***** EXTRACT PROVIDED *****
# GMMF anyone??



## Riverside Fainters (Feb 6, 2013)

Wondering if anyone is attending Goats, Music and More Festival this year?


----------



## ksalvagno (Oct 6, 2009)

Sounds interesting! Have a good time.


----------



## HoosierShadow (Apr 20, 2010)

I want to go! I've heard it's a lot of fun! I think it's what the 2nd weekend in Oct? My Boer goat friends attend. My issue is, I haven't looked at how far away, but also I'm usually photographing racing that weekend (horses), so it's hard for us to get away.


----------



## groovyoldlady (Jul 21, 2011)

Ooooo, that sounds awesome. I've never heard of it!


----------



## NigerianDwarfOwner707 (May 17, 2018)

I'd go if TN wasn't so far from me!!


----------



## Amandanicole (Jun 20, 2014)

We are thinking about going this year. We are in South Georgia, so it’s a little bit of a drive. But my sister lives in Nashville, so it would be nice to see her as well. 
It’s really going to depend on how tired we are. 
We have Alabama state fair October 4th and 5th then GA state fair the 7/8.


----------



## Riverside Fainters (Feb 6, 2013)

Not sure if anyone went or not! But it was a great time!


----------



## Oliveoil (Sep 3, 2019)

Amandanicole said:


> We are thinking about going this year. We are in South Georgia, so it's a little bit of a drive. But my sister lives in Nashville, so it would be nice to see her as well.
*****
### WRITTEN EXERCISE A
In the forum thread about the Goats, Music and More Festival, what does HoosierShadow say they are usually photographing on the festival weekend?
***** DATA SHOWN *****
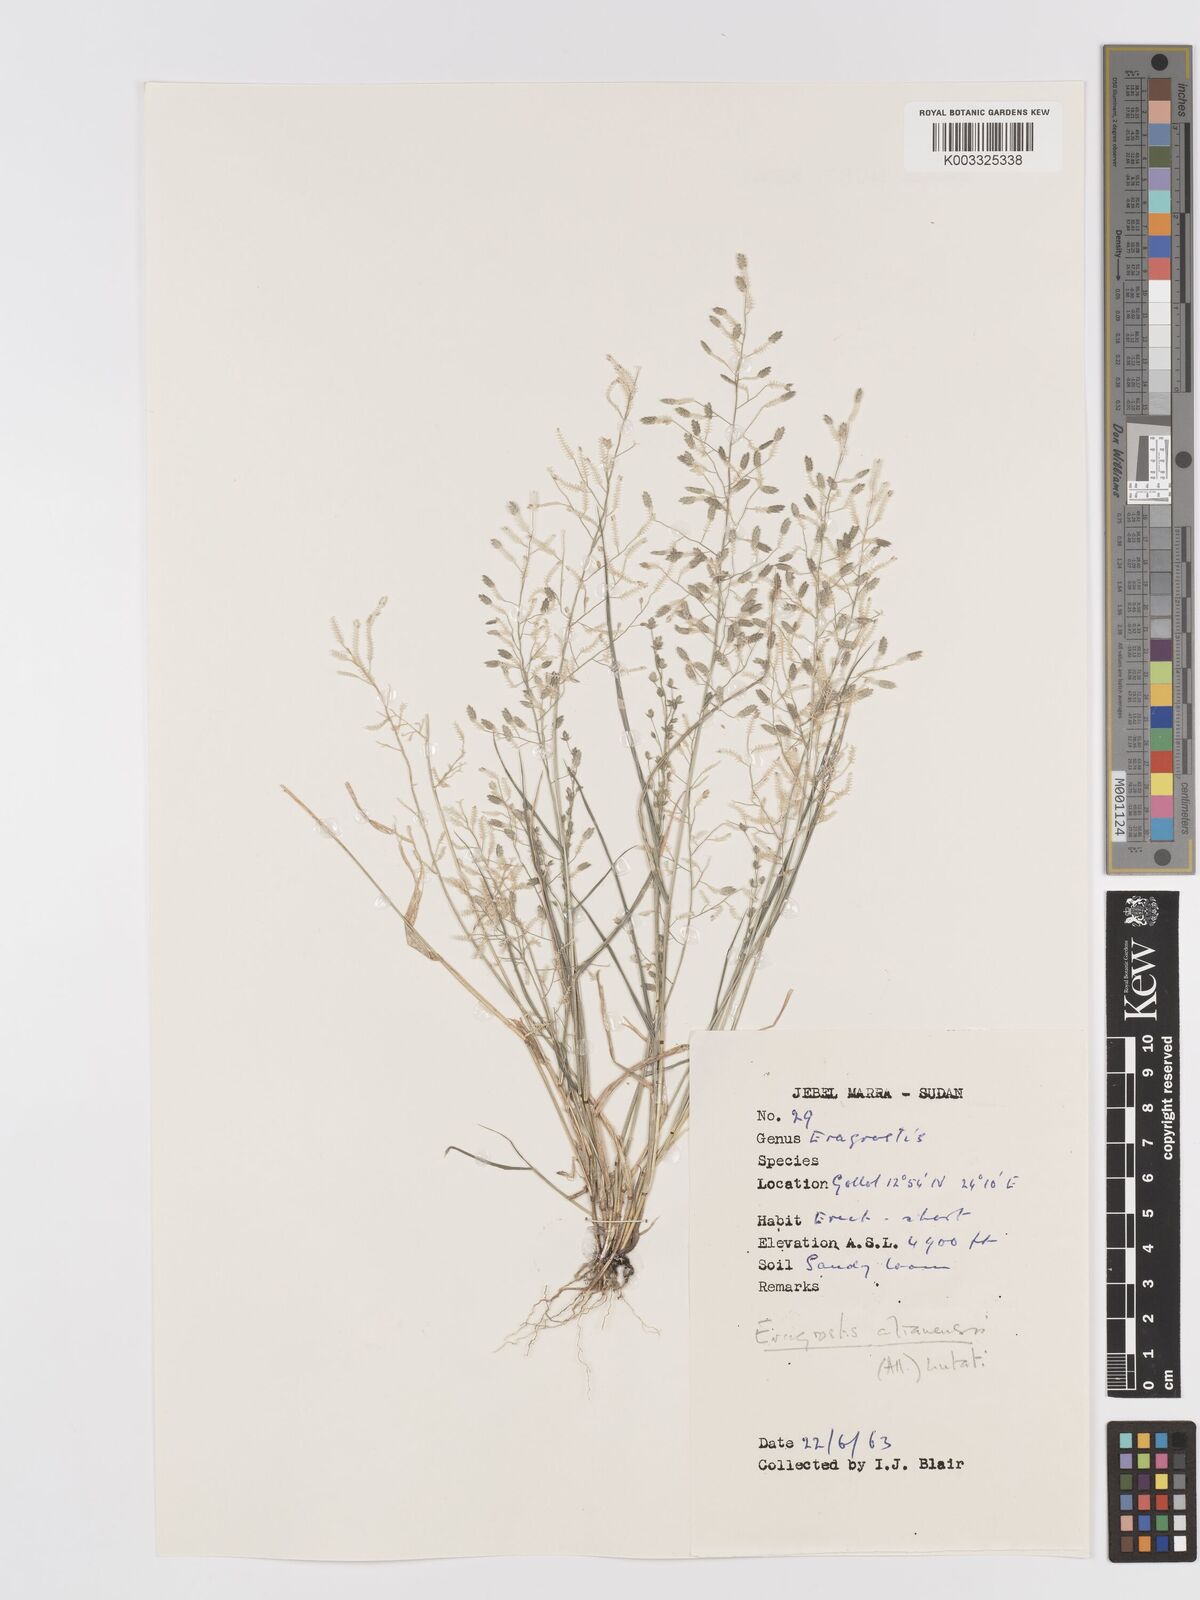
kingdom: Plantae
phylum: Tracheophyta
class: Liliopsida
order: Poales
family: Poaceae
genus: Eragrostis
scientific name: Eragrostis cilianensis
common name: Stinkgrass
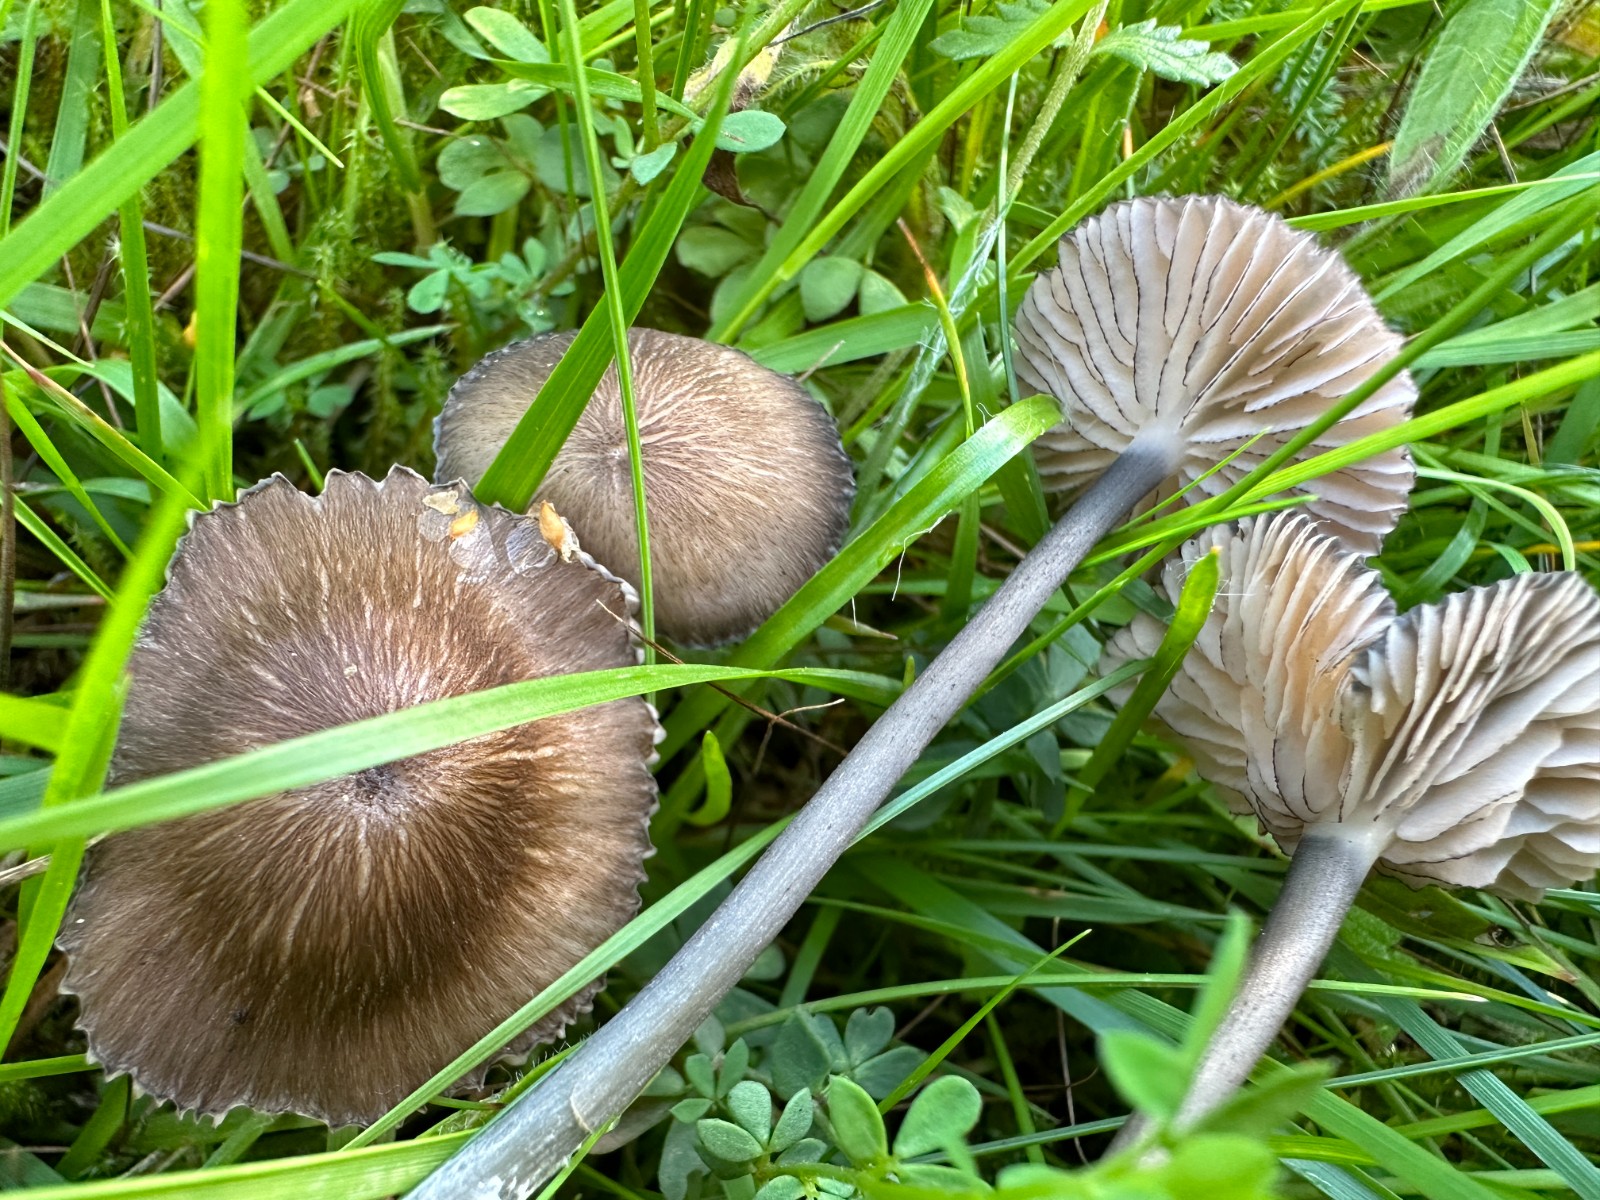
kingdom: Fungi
*****
### WRITTEN EXERCISE B
Rewrite the records with "common name" replaced by "vernacular name" and everything else unchanged, leaving out the pictures.

### TASK ANSWER A
Horse racing.

### TASK ANSWER B
kingdom: Plantae
phylum: Tracheophyta
class: Liliopsida
order: Poales
family: Poaceae
genus: Eragrostis
scientific name: Eragrostis cilianensis
vernacular name: Stinkgrass
kingdom: Fungi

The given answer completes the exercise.